L’expression de la volonté du peuple, dans un régime de délégation des pouvoirs, n’est qu’une illusion des seuls parlementaires, comme l’était l’état-major de Staline. Et ce n’est pas faire de l’antiparlementarisme primaire que dire cela. Il suffit d’écouter autour de soi.
Nos cocardiers serrés derrière les trois couleurs font écran en devant de scène et, bien entendu, c’est uniquement de leur conviction dont il est question dans les gazettes.
C’est dommage, car dans le fond, si la Belgique n’avait pas été que ce rassemblement de peigne-cul, ce formidable ramassis de patriotes sans imagination, foncièrement conservateurs et d’une nullité mémorable, peut-être bien y aurait-il encore lieu de se réjouir de faire du 21 juillet une sorte de répétition avant le 15 août ?
Il faut croire que « les imbéciles heureux qui sont nés quelque part » sont toujours, hélas, suffisamment nombreux pour faire écran aux autres.
Car d’être Belge aurait pu être chouette.

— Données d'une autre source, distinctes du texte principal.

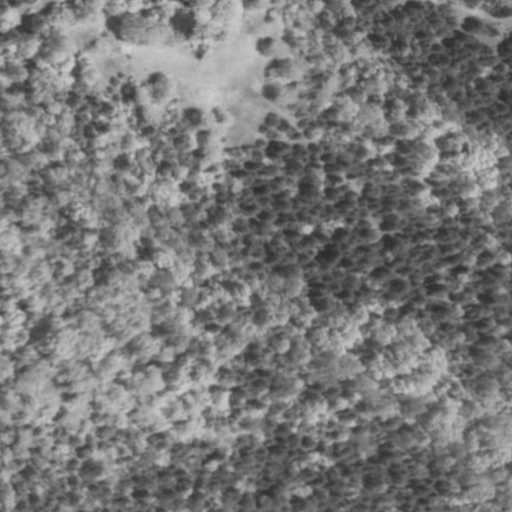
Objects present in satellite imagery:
building: (171, 21)
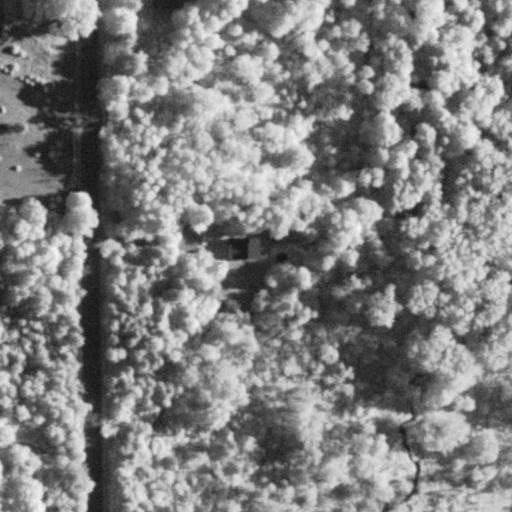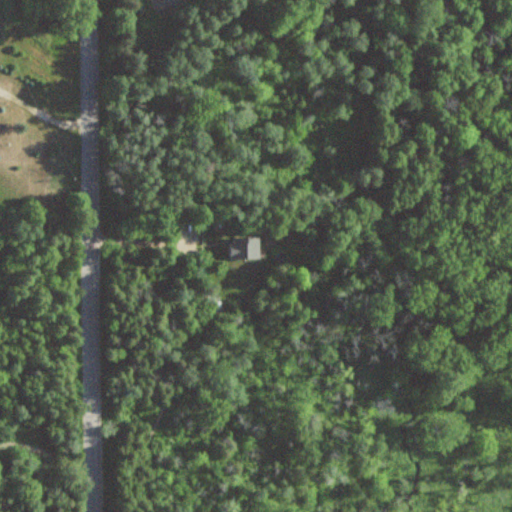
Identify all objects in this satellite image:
building: (245, 246)
road: (79, 256)
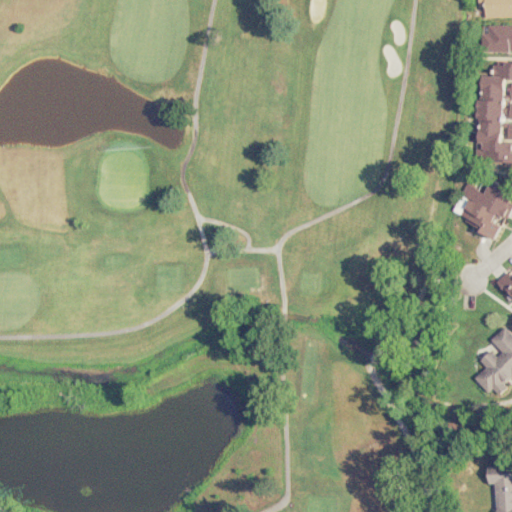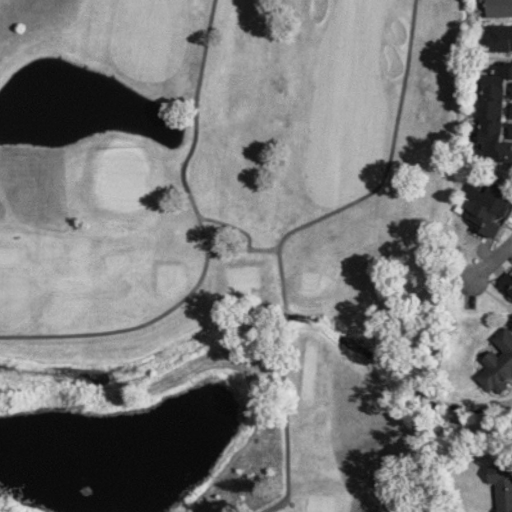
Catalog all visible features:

Il s’en est fallu de peu.
Si les gens de pouvoir – surtout ceux de gauche - avaient eu la sagesse d’écouter les petites gens, ce n’aurait pas été un paradis, certes, mais nous n’aurions pas perdu cet amour d’une patrie qui l’aurait mérité, une patrie où tout homme vaut n’importe qui et où les mots de solidarité et d’amour du prochain n’auraient pas été ce que j’entends sortir de la bouche de nos honorables : des insultes !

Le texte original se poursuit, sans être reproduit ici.